Do we really need the primary season at all? Especially considering the “season” lasts a minimum of two years? Better, I think, would be a Battle of the Network Stars-type scenario in which, once every four years, presidential aspirants have to compete in a series of physical and mental challenges. You wouldn’t want to see Ron DeSantis compete in the potato sack race? Of course you would. Vivek Ramaswamy against Nikki Haley in the pie-eating contest? C’mon. That’s good fun, and about as illuminating as anything we’re seeing on the debate stage. Maybe we throw some American Gladiators in there to keep people on their toes. If the nation is rushing down the bread and circus route anyway, we might as well go all the way.
Anyhow, the Iowa caucuses are stupid. The people who show up to them are way too into politics, which skews the results, which inevitably creates a false narrative about the state of the country, which affects the way the media covers the race - which is largely a media-creation anyway - so we’re left with a situation in which candidates are forced to raise millions from anybody who will write them a check to throw at a non-representative contest that does a bad job of predicting the eventual nominee but does a very good job of creating content as meaningless as the caucus itself. In this way, the Iowa Caucus is actually the perfect American institution and I take back everything negative I said about it. Now shut up and let me eat my pork chop on a stick.
As an Iowan, I can provide some context to why the caucuses are a thing. Feel free to dismiss it immediately after learning it.
Agriculture is the reason. When Iowa was far more rural and spread out, the caucuses were one of the few social events available to geographically disparate people. So they'd come to the county seat, a large church, or whatever, and shoot the shit for four hours.
There's absolutely no reason for it to exist in a modern context. But... y'know... "tradition."

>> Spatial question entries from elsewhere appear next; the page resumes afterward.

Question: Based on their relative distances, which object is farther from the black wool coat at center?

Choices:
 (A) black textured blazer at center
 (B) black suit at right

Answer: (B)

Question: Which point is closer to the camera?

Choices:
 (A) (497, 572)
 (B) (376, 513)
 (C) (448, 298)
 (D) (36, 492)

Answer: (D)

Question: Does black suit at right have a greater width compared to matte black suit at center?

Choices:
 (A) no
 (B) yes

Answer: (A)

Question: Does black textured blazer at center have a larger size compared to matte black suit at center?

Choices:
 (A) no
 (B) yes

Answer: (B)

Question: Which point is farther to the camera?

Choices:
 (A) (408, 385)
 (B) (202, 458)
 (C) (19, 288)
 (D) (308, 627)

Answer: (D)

So, Rs have to pretend they have a surprise candidate and the media have to pretend they don't know who will be declared. It is a whole day of content creation, injecting different theories, and if you happen to be skewed, the other side will suffer throughout the day. DT has benefited mostly from the free airtime. He hasn't even campaigned but the guy is getting attention of his presidential ambitions. Anyway wishing the Iowans a nice causus full of surprises.